▶ **Job item**: Look for the word "Isolada" in the material below. Copy each line that has it.

START Dataset records

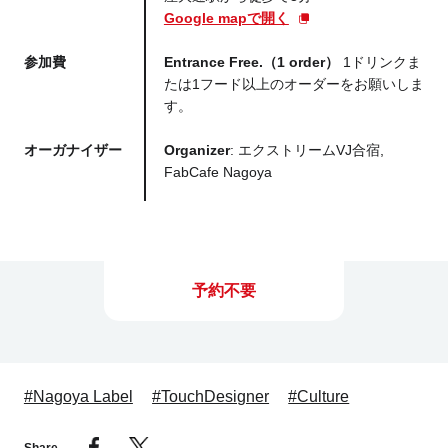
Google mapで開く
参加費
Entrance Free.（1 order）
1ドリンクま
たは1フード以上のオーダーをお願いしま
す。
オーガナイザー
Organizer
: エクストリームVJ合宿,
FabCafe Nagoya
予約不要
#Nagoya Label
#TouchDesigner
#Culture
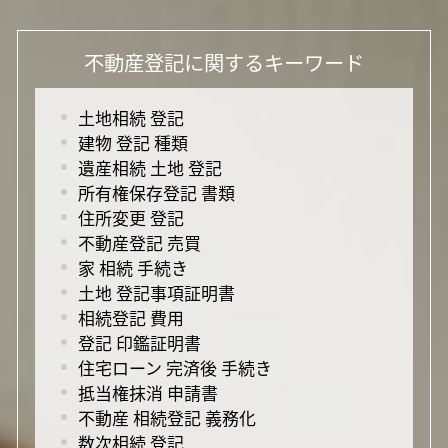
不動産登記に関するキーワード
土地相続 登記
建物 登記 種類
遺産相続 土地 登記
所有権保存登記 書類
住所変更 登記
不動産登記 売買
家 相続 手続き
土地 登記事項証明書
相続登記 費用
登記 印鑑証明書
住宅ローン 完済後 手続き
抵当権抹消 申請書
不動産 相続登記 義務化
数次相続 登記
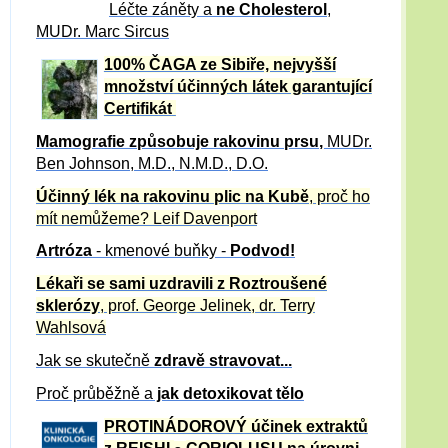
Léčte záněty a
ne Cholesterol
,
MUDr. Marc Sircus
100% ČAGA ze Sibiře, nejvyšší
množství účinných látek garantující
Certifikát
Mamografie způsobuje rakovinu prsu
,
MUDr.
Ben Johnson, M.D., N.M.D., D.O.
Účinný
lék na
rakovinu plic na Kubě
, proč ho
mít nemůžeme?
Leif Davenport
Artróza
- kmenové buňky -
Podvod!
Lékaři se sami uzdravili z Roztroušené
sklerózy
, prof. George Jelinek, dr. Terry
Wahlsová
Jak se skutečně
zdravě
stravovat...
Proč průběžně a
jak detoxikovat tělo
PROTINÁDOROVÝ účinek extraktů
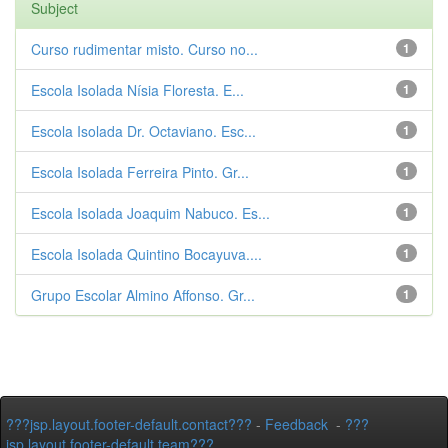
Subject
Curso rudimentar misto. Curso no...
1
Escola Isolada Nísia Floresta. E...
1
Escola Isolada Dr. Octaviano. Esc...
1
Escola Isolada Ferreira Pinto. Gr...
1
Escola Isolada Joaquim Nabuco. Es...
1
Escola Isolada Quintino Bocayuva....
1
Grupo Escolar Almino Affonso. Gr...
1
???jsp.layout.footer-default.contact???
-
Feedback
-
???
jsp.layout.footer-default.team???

END Dataset records

▶ **Result for this exercise**:
Escola Isolada Nísia Floresta. E...
Escola Isolada Dr. Octaviano. Esc...
Escola Isolada Ferreira Pinto. Gr...
Escola Isolada Joaquim Nabuco. Es...
Escola Isolada Quintino Bocayuva....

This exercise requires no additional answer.